All eligible patients were aged ≥ 18 years and met criteria for opioid and/or cocaine dependency in the past 12 months, and voluntarily sought continued oral maintenance opioid agonist therapy, which they had been prescribed for ≥ six weeks. All study participants were treatment-resistant (e.g., had used illicit or non-prescribed opioids or cocaine on one or more days in the past 28 days).

The study’s primary outcome was treatment response at 18 weeks, defined as abstinence from illicit and non-prescribed opioids and cocaine in the past 28 days, as measured with treatment outcomes profiles and urine drug screening. The researchers also evaluated cost-effectiveness, calculated quality-adjusted life-years (QALYs), and analyzed efficacy in a modified-intention-to-treat population, including all study participants who were randomly assigned while excluding those who had previously completed the intervention.

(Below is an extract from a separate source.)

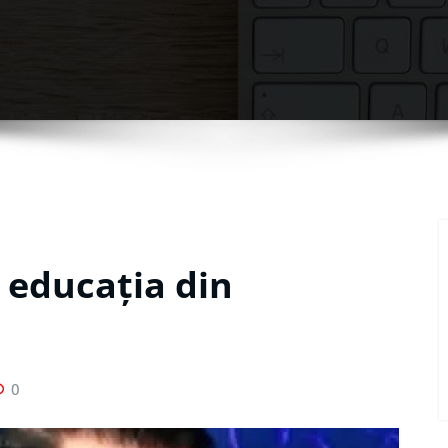
n educația din
0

Efficacy Shown in Intervention Group

https://twitter.com/pharmacoeconom2/status/1113327139036725248

Results showed that 16% of the 135 patients in the psychosocial intervention group had a treatment response, juxtaposed to 7% of 135 in the control group (adjusted log odds=1.20; 95% CI, 0.01 to 2.37; p=0.048). The psychosocial intervention group exhibited a higher probability of being cost-effective than the control group. There was a probability range of 47–87% for willingness-to-pay thresholds for a unit improvement in the probability of treatment response. Furthermore, QALYs were higher in the psychosocial intervention group than in the control group (mean difference 0.048; 95% CI, 0.016 to 0.080; p=0.004) in adjusted analyses, with 60% and 67% probabilities, respectively, of cost-effectiveness at the UK National Institute for Health and Care Excellence’s willingness-to-pay thresholds.

Overall, rates of adverse events (AEs) were similar between both groups, and no severe AEs in either group were adjudicated to be treatment related. One participant in the control group died from drug-injection-related sepsis.

“The applied conclusion from this study is that clinicians providing opioid agonist therapy should assess their patients’ response early once the maintenance dose has been achieved,” researchers wrote in evaluating their findings.

“If therapy is not providing clinical benefit, even a basic case formulation will help to shed light on the reasons why and point to an intervention.”